You can see that for the libpcprofile that was found, there was a file ending with .so only -- for libcrypt which was not found, there was no lib with .so only at the end, .so.1 etc. This is normal, as libs can be versioned.
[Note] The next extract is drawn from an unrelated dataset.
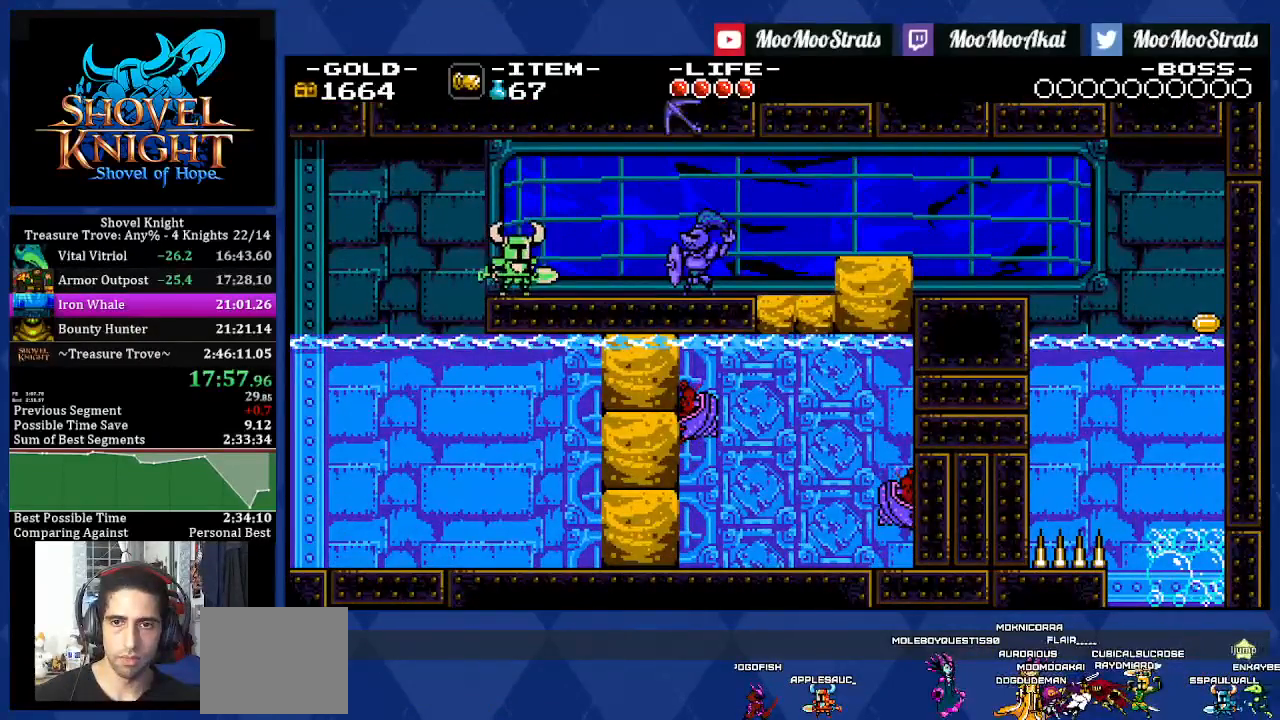
{"buttons": ["DPAD_RIGHT"], "left_stick": "center", "right_stick": "center", "events": [[133, "CROSS", "down"], [317, "CROSS", "up"]]}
But systems usually ship with short form symlinks to the longer names:

[yaxattax@fedora ~]$ find / 2>/dev/null| grep libcrypt.so$ 
/home/yaxattax/.local/share/containers/storage/overlay/4723f6643c4df3f617b017f7063d23aa50c7562bed4dc3074578ce896a385972/diff/usr/lib/x86_64-linux-gnu/libcrypt.so
/home/yaxattax/.local/share/containers/storage/overlay/1d5b529db9abb046582d40bfac011d80fc021907f3bfc31dda6870a52ee5e3da/diff/usr/lib/x86_64-linux-gnu/libcrypt.so
/usr/lib64/libcrypt.so
[yaxattax@fedora ~]$ ls -l /usr/lib64/libcrypt.so
lrwxrwxrwx. 1 root root 17 Feb  1  2022 /usr/lib64/libcrypt.so -> libcrypt.so.2.0.0
[yaxattax@fedora ~]$ 

and then if you launch julia on this machine and try to load libcrypt:

julia> import Libdl

julia> Libdl.find_library("libcrypt")
"libcrypt"

julia> 

You can see it works.

As a bonus: inside the docker image, I draw your attention to this:

julia> Libdl.find_library("libcrypt-2.28")
"libcrypt-2.28"

julia> 

and remind ourselves what we found when looking for libcrypt:

root@5e2eaf1c5f7f:~# cat /etc/ld.so.conf.d/* | grep -v '#' | xargs find | grep libcrypt
find: '/usr/local/lib/x86_64-linux-gnu': No such file or directory
/lib/x86_64-linux-gnu/libcrypt-2.28.so
/lib/x86_64-linux-gnu/libcrypt.so.1
/usr/lib/x86_64-linux-gnu/libcrypto.so.1.1
root@5e2eaf1c5f7f:~#

notice this one: /lib/x86_64-linux-gnu/libcrypt-2.28.so with a .so at the end, and we found it if we asked for libcrypt-2.28

So once again, I put it to you that this PR fixes nothing.

yaxxie commented 2 years ago

Since

I think that this PR needs to be closed. Please close it @FatemehTahavori

yaxxie commented 1 year ago

@FatemehTahavori would you mind closing this PR? Unless I am mistaken, I don't believe we require it.